## WHAT IS ASKED
In the forum post on parallel benchmarking, by how much slower are the benchmarks on average when run in parallel?

## TEXT PROVIDED

-- Start --

The benchmarks certainly run on parallel but each of them are on average 2-3x slower.
Do you know why and how to avoid this ?
Do your machines maybe run faster w.r.t the serial procedure ?

Ofc, the benchmarking results are also inconsistent between the serial and parallel evaluation.

julia> bgresserial = run(bg);

julia> judge(median(bgresserial), median(bgres))
2-element BenchmarkTools.BenchmarkGroup:
  tags: []
  "sum" => 2-element BenchmarkTools.BenchmarkGroup:
          tags: []
          "1d" => 5-element BenchmarkTools.BenchmarkGroup:
                  tags: ["t1"]
                  200 => TrialJudgement(-44.23% => improvement)
                  300 => TrialJudgement(-9.52% => improvement)

-- End --

## RECORD LIST
-- Start --

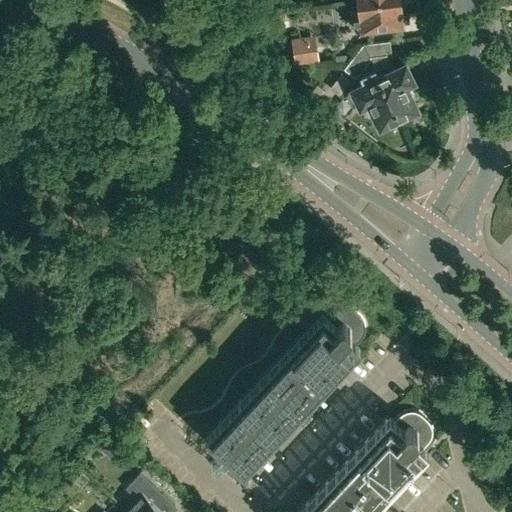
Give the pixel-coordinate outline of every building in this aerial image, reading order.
[(349,27),(362,25),(362,28),(402,23),(399,0),(351,0),(353,17),(348,18),(349,27)] [(295,64),(319,61),(315,35),(292,38),(295,64)] [(391,54),(390,40),(363,42),(371,58),(371,57),(379,74),(378,74),(391,101),(400,120),(411,114),(411,109),(417,106),(409,91),(412,89),(409,81),(413,79),(405,62),(393,67),(387,55),(391,54)] [(363,42),(344,68),(357,76),(371,58),(363,42)] [(389,125),(400,120),(391,101),(378,74),(352,87),(361,104),(365,102),(369,110),(373,109),(380,124),(385,121),(389,125)] [(335,308),(327,316),(322,311),(204,436),(243,472),(361,347),(356,342),(363,333),(366,329),(366,325),(365,321),(363,317),(353,308),(349,306),(344,305),(339,306),(335,308)] [(369,511),(428,449),(423,445),(431,435),(433,432),(434,427),(433,423),(430,420),(420,410),(416,408),(411,407),(407,408),(402,410),(395,418),(389,413),(296,511),(369,511)] [(111,437),(102,448),(111,457),(122,446),(111,437)] [(125,486),(136,496),(125,508),(128,511),(167,511),(175,504),(139,471),(125,486)]
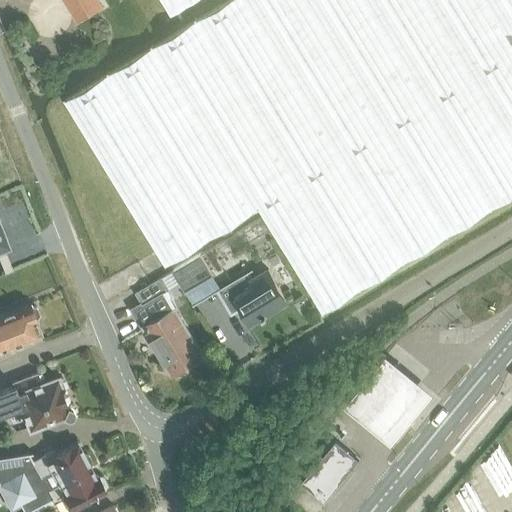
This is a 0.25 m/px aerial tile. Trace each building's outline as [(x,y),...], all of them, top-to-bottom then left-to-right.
[(511,0),(227,0),(64,100),(165,265),(258,208),(264,217),(271,229),(322,311),(511,194),(511,0)] [(99,0),(64,0),(77,20),(102,6),(99,0)] [(163,0),(170,11),(171,12),(190,0),(163,0)] [(261,217),(215,245),(222,256),(268,228),(261,217)] [(12,269),(5,252),(0,253),(0,262),(4,272),(12,269)] [(200,253),(172,270),(185,291),(213,274),(200,253)] [(235,299),(250,323),(287,301),(267,268),(251,278),(247,270),(215,289),(224,305),(235,299)] [(132,307),(143,327),(169,372),(171,370),(174,374),(182,372),(187,366),(185,362),(199,354),(173,308),(175,307),(165,289),(168,287),(160,275),(134,291),(140,302),(132,307)] [(35,319),(38,314),(36,308),(30,306),(28,302),(0,314),(0,350),(39,334),(34,322),(36,321),(35,319)] [(431,392),(384,354),(343,404),(390,442),(431,392)] [(0,414),(19,407),(28,429),(28,430),(63,416),(66,418),(70,416),(71,413),(72,410),(71,408),(65,404),(60,391),(62,386),(60,381),(56,379),(55,375),(40,381),(37,372),(11,382),(12,385),(0,389),(0,414)] [(26,455),(0,459),(0,490),(7,502),(12,511),(20,507),(22,511),(29,511),(30,511),(24,501),(38,493),(33,484),(40,480),(44,487),(47,485),(50,489),(89,467),(90,464),(89,459),(87,456),(83,452),(81,452),(80,451),(75,441),(53,454),(51,450),(30,462),(27,457),(26,455)] [(358,460),(335,441),(323,457),(322,456),(320,458),(321,458),(300,483),(324,503),(351,470),(351,471),(353,469),(352,468),(358,460)] [(38,493),(24,501),(30,511),(53,499),(55,501),(63,496),(71,509),(105,490),(103,487),(105,483),(101,476),(96,475),(94,472),(92,473),(89,467),(50,489),(47,485),(44,487),(40,480),(33,484),(38,493)]
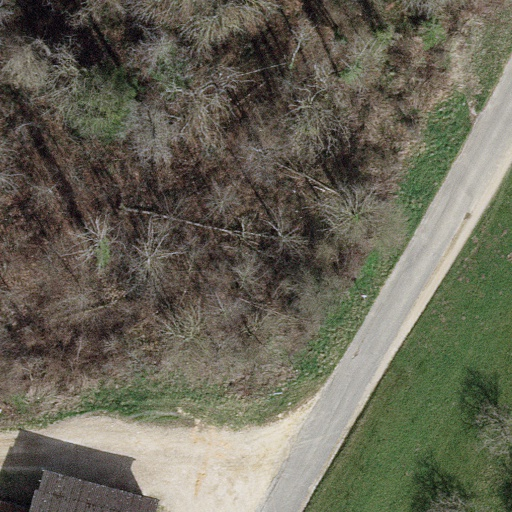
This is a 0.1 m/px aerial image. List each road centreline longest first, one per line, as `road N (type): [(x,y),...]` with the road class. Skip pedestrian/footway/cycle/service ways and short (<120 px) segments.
road 1 (unclassified): [(274,511),(511,104)]
road 2 (track): [(0,453),(78,447),(185,461),(278,504)]
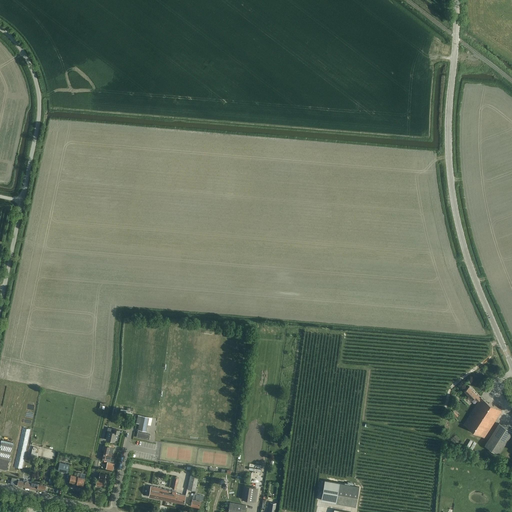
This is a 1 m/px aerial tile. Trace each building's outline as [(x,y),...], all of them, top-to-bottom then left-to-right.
[(484,438),(502,411),(481,398),(480,399),(478,396),(469,387),(465,391),(469,396),(468,397),(472,401),(475,398),(478,402),(464,425),(484,438)] [(146,431),(149,417),(138,415),(136,423),(139,424),(137,437),(149,439),(150,434),(144,433),(145,431),(146,431)] [(511,434),(511,431),(510,430),(499,423),(486,445),(499,454),(511,434)] [(14,467),(22,468),(30,430),(23,428),(14,467)] [(113,432),(108,431),(106,440),(114,441),(116,433),(119,434),(120,430),(113,429),(113,432)] [(0,468),(7,470),(12,445),(1,442),(0,444),(0,468)] [(112,455),(114,448),(114,447),(111,447),(105,445),(103,453),(108,454),(112,455)] [(110,462),(112,455),(108,454),(103,453),(102,460),(110,462)] [(69,465),(59,463),(57,470),(67,473),(69,465)] [(77,476),(71,475),(69,483),(83,486),(85,478),(81,477),(82,473),(77,472),(77,476)] [(96,486),(104,487),(105,474),(100,473),(99,479),(97,479),(96,486)] [(198,476),(191,474),(187,489),(195,491),(196,488),(198,476)] [(356,507),(359,487),(325,480),(321,500),(356,507)] [(46,485),(39,484),(31,482),(30,488),(38,490),(38,489),(45,490),(46,485)] [(151,486),(149,497),(184,504),(186,495),(176,493),(176,491),(151,486)] [(254,488),(244,486),(242,499),(251,501),(254,488)] [(193,497),(192,497),(191,506),(199,507),(200,501),(202,501),(203,496),(197,495),(194,494),(193,497)] [(275,511),(276,503),(270,502),(268,511),(269,511),(268,511),(275,511)] [(244,511),(246,506),(230,503),(228,511),(231,511),(240,511),(241,511),(244,511)]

-- End --

## RESPONSE BELOW
They are on average 2-3x slower.